- Home Depot Inc. (The) (HD)
- Lowe's Companies Inc. (LOW)
- McDonald's Corporation (MCD)
- Dollarama Inc. (DOL)
Very high debt., - BV, dividend increase meagre and a ROE of 800+ - how is this possible with huge debt. - requiring cash flow to support it?
Find fundamentals confusing to say the least.
DOL has net debt of $2.9B, and equity of around $161M. The debt level is high compared to equity, but not too high relative to earnings power: net debt/EBITDA is around 2.6x, which is fair for a predictable business.
DOL has Negative book value as the company consistently repurchased shares over the years and the repurchased price was higher than the issued price in the past, as the company grew significantly over the years. Great businesses are the ones that do not need equity capital (companies such as MCD, HD, and LOW)

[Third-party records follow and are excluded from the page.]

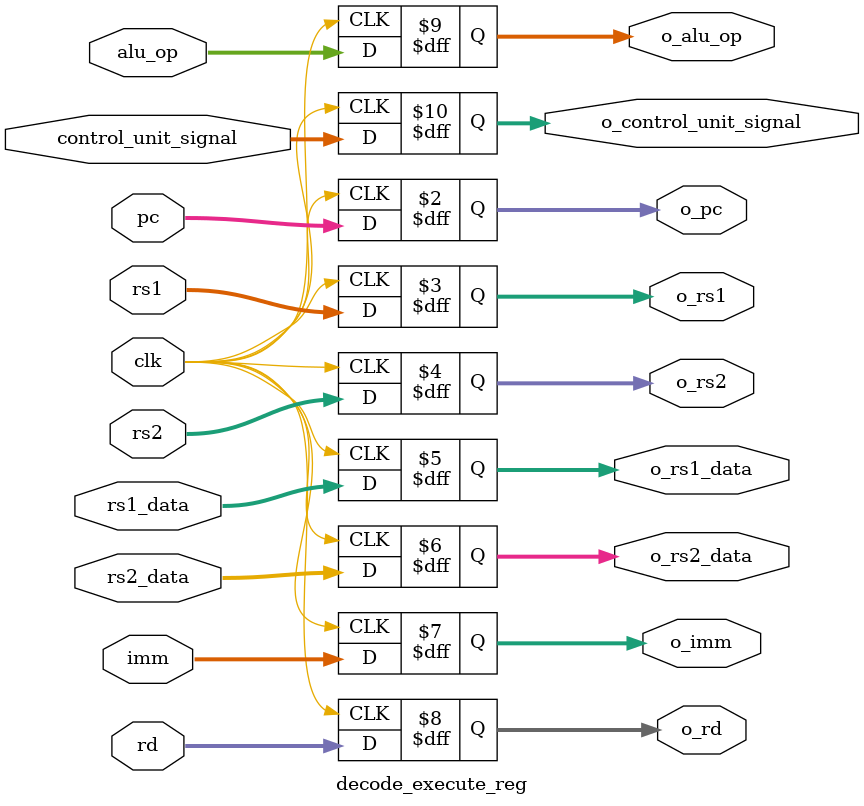
<source format=v>
module decode_execute_reg(
    input clk,
    input [31:0] pc,
    input [4:0] rs1,
    input [4:0] rs2,
    input [31:0] rs1_data,
    input [31:0] rs2_data,
    input [31:0] imm,
    input [4:0] rd,
    input [3:0] alu_op,
    input [7:0] control_unit_signal,
    output reg [31:0] o_pc,
    output reg [4:0] o_rs1,
    output reg [4:0] o_rs2,
    output reg [31:0] o_rs1_data,
    output reg [31:0] o_rs2_data,
    output reg [31:0] o_imm,
    output reg [4:0] o_rd,
    output reg [3:0] o_alu_op,
    output reg [7:0] o_control_unit_signal
);

always @ (posedge clk) begin

    o_pc = pc;
    o_rs1 = rs1;
    o_rs2 = rs2;
    o_rs1_data = rs1_data;
    o_rs2_data = rs2_data;
    o_imm = imm;
    o_rd = rd;
    o_alu_op = alu_op;
    o_control_unit_signal = control_unit_signal;

end

endmodule

</source>
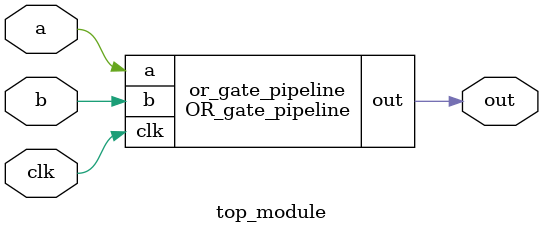
<source format=v>

module OR_gate_pipeline(
    input a,
    input b,
    input clk,  // Added clock input
    output reg out
);

reg p1_out;

always @ (a, b) begin
    p1_out <= a | b;
end

always @ (posedge clk) begin
    out <= p1_out;
end

endmodule

module top_module(
    input a,
    input b,
    input clk,  // Added clock input
    output out
);

OR_gate_pipeline or_gate_pipeline(
    .a(a),
    .b(b),
    .clk(clk),  // Connect the clock input
    .out(out)  // Directly connect the output of OR_gate_pipeline to the output of top_module
);

endmodule

</source>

DOL’s dividends grew just slightly, as the company’s main way to return capital is through buybacks, whih we like it as it is tax-efficient. Lastly, ROEs may not be an appropriate metric to evaluate a business like DOL, we think Return on Invested Capital (debt + equity) is a better one.
Overall, accounting figures may confuse investors, what matters for investors is the underlying fundamentals of the business, and we think DOL is great business to own.